Oldenburger Forschungen, Band 28

Christen – Pastoren – Bischöfe in der evangelischen Kirche Oldenburgs im 20. Jahrhundert

Oldenburger Forschungen Band 28 Titelbild

312 Seiten, 111 sw-Abbildungen, brosch., 2013, 19,80 €

ISBN 978-3-89995-998-7

Wer sich über leitende Theologen und Juristen in Oldenburgs evangelischer Kirche kundig machen will, etwa über Heinrich Tilemann und Wilhelm Flor vor dem Zweiten Weltkrieg oder über Wilhelm Stählin und Hermann Ehlers in der Nachkriegszeit, findet hier dank neu erschlossener Quellen Analysen zu Personen und Konzepten – und was daraus geworden ist.

Auch für einzelne Kirchengemeinden und Pastorenschicksale werden neue Belege vorgelegt und ausgewertet. Paul Schipper in Delmenhorst und Hermann Buck in Oldenburg und Wangerooge trotzten der Herrschaft der Deutschen

Christen und damit des Nationalsozialismus, während Reichsbischof Ludwig Müller die Unabhängigkeit des Christentums gegenüber Politik und Gesellschaft verspielte. Karl Jaspers und Rudolf Bultmann, die bedeutendsten Gelehrten aus der Region, nahmen aufmerksam teil an der kirchlichen Entwicklung im Oldenburger Land.

|---|

*Aufgaben*:
**A)** Welcher Pastor trotzte laut der Buchbeschreibung in Delmenhorst der Herrschaft der Deutschen Christen?
**B)** Kopiere aus der Buchbeschreibung die Stelle zwischen „Christen – Pastoren“ und „daraus geworden ist.“, beide eingeschlossen.

Abgeschriebene Seiteninhalte:
|---|

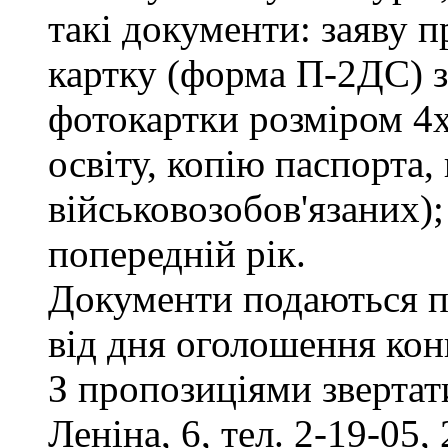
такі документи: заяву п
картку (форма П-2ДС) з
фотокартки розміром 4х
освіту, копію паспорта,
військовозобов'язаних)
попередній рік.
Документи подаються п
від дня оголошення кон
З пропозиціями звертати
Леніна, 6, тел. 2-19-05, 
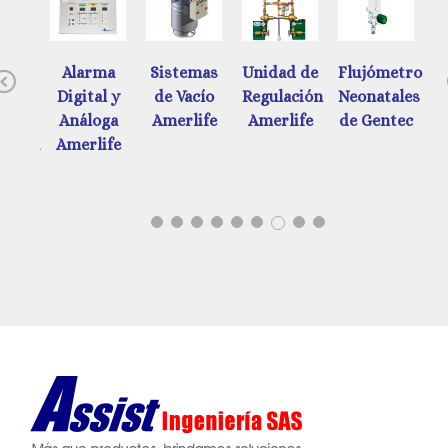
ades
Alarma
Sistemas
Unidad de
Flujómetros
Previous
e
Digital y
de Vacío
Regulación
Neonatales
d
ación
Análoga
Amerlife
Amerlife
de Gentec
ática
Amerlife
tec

|---|

*Ergebnisse*:
**A)** Paul Schipper

**B)**
Christen – Pastoren – Bischöfe in der evangelischen Kirche Oldenburgs im 20. Jahrhundert

Oldenburger Forschungen Band 28 Titelbild

312 Seiten, 111 sw-Abbildungen, brosch., 2013, 19,80 €

ISBN 978-3-89995-998-7

Wer sich über leitende Theologen und Juristen in Oldenburgs evangelischer Kirche kundig machen will, etwa über Heinrich Tilemann und Wilhelm Flor vor dem Zweiten Weltkrieg oder über Wilhelm Stählin und Hermann Ehlers in der Nachkriegszeit, findet hier dank neu erschlossener Quellen Analysen zu Personen und Konzepten – und was daraus geworden ist.